Figure 5: Closeup of the dirt shaderball from Figure 4. In this render, the shaderball is tessellated and displaced to a subpixel resolution.

One major challenge with displacement mapping is cracking. Cracking occurs when adjacent polygons displace the same shared vertices different ways for each polygon. This can happen when the normals across a surface aren’t continuous, or if there is a discontinuity in either how the displacement texture is mapped to the surface, or in the displacement texture itself. I implemented an optional, somewhat brute-force solution to displacement cracking. If crack removal is enabled, Takua analyzes the mesh at displacement time and records how many different ways each vertex in the mesh has been displaced by different faces, along with which faces want to displace that vertex. After an initial displacement pass, the crack remover then goes back and for every vertex that is displaced more than one way, all of the displacements are averaged into a single displacement, and all faces that use that vertex are updated to share the same averaged result. This approach requires a fair amount of bookkeeping and pre-analysis of the displaced mesh, but it seems to work well. Figure 6 is a render of two cubes with geometric normals assigned per face. The two cubes are displaced using the same checkerboard displacement pattern, but the cube on the left has crack removal disabled, while the cube on the right has crack removal enabled:

Figure 6: Displaced cubes with and without crack elimination.

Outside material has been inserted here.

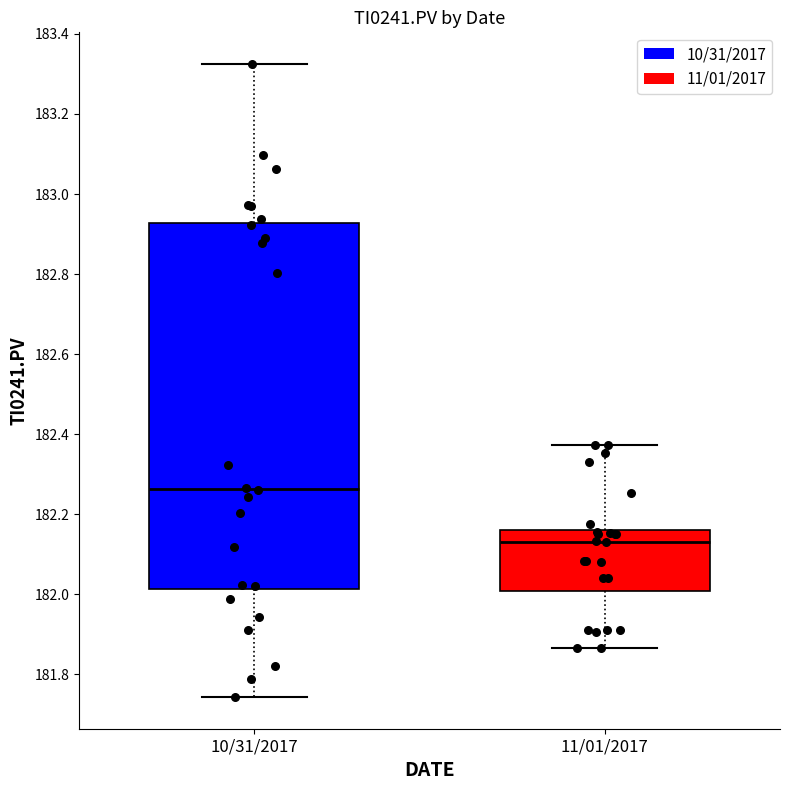

Reading left to right, transcribe this box plot: for each box, give where its median line is, the range the box spans, and where its two whiskers end, as read against the y-axis. The values are not printed on the chart, so give them approximately, as read against the axis.

10/31/2017: median 182.26, box 182.02 to 182.92, whiskers 181.74 to 183.32
11/01/2017: median 182.14, box 182.00 to 182.16, whiskers 181.86 to 182.38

In most cases, the crack removal system seems to work pretty well. However, the system isn’t perfect; sometimes, stretching artifacts can appear, especially with surfaces with a textured base color. This stretching happens because the crack removal system basically stretches micropolygons to cover the crack. This texture stretching can be seen in some parts of the shaderballs in Figures 5, 7, and 8 in this post.

Takua automatically recalculates normals for subdivided/displaced polygons. By default, Takua simply uses the geometric normal as the shading normal for displaced polygons; however, an option exists to calculate smooth normals for the shading normals as well. I chose to use geometric normals as the default with the hope that for subpixel subdivision and displacement, a different shading normal wouldn’t be as necessary.

In the future, I may choose to implement my own subdivision library, and I should probably also put more thought into some kind of proper combined tessellation cache and eviction strategy for better memory efficiency. For now though, everything seems to work well and renders relatively efficiently; the non-ocean renders in this post all have sub-pixel subdivision with millions of polygons and each took several hours to render at 4K (3840x2160) resolution on a machine with dual Intel Xeon X5675 CPUs (12 cores total). The two ocean renders I let run overnight at 1080p resolution; they took longer to converge mostly due to the depth of field. All renders in this post were shaded using a new, vastly improved shading system that I’ll write about at a later point. Takua can now render a lot more complexity than before!

In closing, I rendered a few more shaderballs using various displacement maps from the Megascans library, seen in Figures 7 and 8.

Figure 7: A pebble sphere and a leafy sphere. Note the overhangs on the leafy sphere, which are only possible using vector displacement.

Figure 8: A compacted sand sphere and a stone sphere. Unfortunately, there is some noticeable texture stretching on the compacted sand sphere where crack removal occured.